Sunday, 1 March 2020

The rise and fall of foot-binding in China

Foot-binding was the customary practice in some parts of China that involved tightly binding young girls' feet in order to modify their size and shape. Bound feet involved a trade-off for the family - the girl would increase her chances of marrying well, but at a cost of a lifetime of pain and discomfort, as well as a reduction in the girl's contribution to agricultural labour.

The practice of foot-binding arose in the 10th Century C.E., and continued until it was finally banned in the early 20th Century. Why did such a practice arise, and why did it persist for so long? As with most things, it has to do with incentives.

In a recent job market paper, Xinyu Fan (UCLA) and Lingwei Wu (Hong Kong University of Science and Technology) looked at the changing incentives for foot-binding. They identified a key change in the 10th Century that created the incentives for foot-binding - the introduction of the keju (the civil service examination system). As they explain:
The system was established during the Sui (581-618) and the Tang (618-907) dynasties, consolidated and expanded during the Song (960-1276) and fully institutionalized during the Ming (1368-1644) and Qing (1644-1911). During the post-Song period, the most important central and local officials and bureaucrats were selected through this system...
The exam system generated a social hierarchy and deeply affected social mobility in historical China, serving as a major social ladder for men to climb up.
Prior to the introduction of the keju, marriage was almost entirely within-class. Upper class women would marry upper class men (who would often be civil officials, like their fathers), and lower class women would marry lower class men. The keju system shook up this arrangement, because now the appointment of officials was meritocratic - within the upper-class men, those that performed better on the exams would rise up the civil service ranks faster. This increased the competition for the 'best' men, and one way to attract those men was for young women to increase their attractiveness through foot-binding. As Fan and Wu note:
In a stratified society where marriage is completely assortative in terms of family status and there is no incentive for foot-binding. The introduction of a gender-biased examination system significantly increased men’s mobility and quality dispersion. Historically, this led to the emergence of foot-binding among upper class women. When meritocracy increases further, as happened historically in China, marrying-up benefits continue to increase, and foot-binding diffuses from upper class women to lower class women, exactly the sequence observed in China.
Fan and Wu provide a variety of evidence supporting their theory, including the opportunity cost of foot-binding. In areas of rice cultivation, where more agricultural labour is required, the opportunity cost of foot-binding (and losing the girl's agricultural labour) is higher than in areas of wheat cultivation, where less agricultural labour is required. As predicted by the theory:
...our empirical analysis using county-level from the Republican archives shows that higher suitability of rice relative to wheat and higher suitability for household handicraft are associated with less/more foot-binding among lower class women respectively, and the county exam quota predicts a higher incidence of foot-binding.
Opportunity cost also explains the decline of foot-binding increased:
...after lasting for more than a thousand years, the gender-biased exam system collapsed in 1905. After the Opium Wars in the mid-19th century, Christian missionaries spread God’s message in China.

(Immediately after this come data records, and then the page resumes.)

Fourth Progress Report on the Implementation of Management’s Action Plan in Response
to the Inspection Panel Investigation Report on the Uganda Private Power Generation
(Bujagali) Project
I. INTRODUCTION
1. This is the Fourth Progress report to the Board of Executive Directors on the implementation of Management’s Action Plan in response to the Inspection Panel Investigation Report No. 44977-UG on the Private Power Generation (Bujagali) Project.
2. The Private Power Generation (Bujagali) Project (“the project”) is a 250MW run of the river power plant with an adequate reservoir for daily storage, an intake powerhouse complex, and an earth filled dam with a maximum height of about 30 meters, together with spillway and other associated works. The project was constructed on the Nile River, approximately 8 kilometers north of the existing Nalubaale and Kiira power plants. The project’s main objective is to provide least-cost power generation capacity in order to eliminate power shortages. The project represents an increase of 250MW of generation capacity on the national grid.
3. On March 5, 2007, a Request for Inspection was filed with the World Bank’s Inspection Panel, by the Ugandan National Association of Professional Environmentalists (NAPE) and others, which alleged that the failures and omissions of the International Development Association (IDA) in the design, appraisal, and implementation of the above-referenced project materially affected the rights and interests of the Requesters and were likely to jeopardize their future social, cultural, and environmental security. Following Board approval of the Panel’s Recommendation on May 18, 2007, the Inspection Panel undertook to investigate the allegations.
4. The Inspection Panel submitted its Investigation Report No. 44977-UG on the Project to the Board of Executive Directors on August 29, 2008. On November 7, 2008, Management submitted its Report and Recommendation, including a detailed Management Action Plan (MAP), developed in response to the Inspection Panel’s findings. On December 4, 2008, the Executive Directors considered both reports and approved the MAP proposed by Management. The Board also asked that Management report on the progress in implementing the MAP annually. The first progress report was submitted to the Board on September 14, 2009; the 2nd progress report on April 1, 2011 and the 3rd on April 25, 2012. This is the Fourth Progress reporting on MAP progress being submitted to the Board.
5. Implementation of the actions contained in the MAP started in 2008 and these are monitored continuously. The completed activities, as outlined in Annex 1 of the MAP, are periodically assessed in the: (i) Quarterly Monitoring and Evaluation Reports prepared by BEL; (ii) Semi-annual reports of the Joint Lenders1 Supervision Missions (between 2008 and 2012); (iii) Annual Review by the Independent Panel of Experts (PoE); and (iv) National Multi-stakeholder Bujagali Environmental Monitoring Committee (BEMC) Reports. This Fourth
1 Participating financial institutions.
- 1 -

An important part of the missionary work was the establishment of girl’s schools, mostly in coastal cities. During the Republican years, girls had greater opportunity to attend school. The increasing equality of educational opportunities promoted women’s upward mobility, and women’s quality dispersion began to catch up with that of men. In this case, the payoff of foot-binding as a costly beauty investment decreased...
Another economic force driving Chinese women out of foot-binding was the modern industrialization process. Starting in the late Qing, industrialization imposed transport infrastructure, and more integrated markets, which deeply altered the market structure for textile production... the opportunity cost of foot-binding increased, because women now had to leave their homes to work in distant factories...

Fan and Wu don't provide empirical evidence in support of this, but perhaps that is an opportunity for some future research.

In economics, we are particularly interested in the role of incentives. Foot-binding arose because of a change in incentives for young girls (and their families), and eventually died out as a cultural practice when the incentives changed again (albeit, nearly a thousand years later).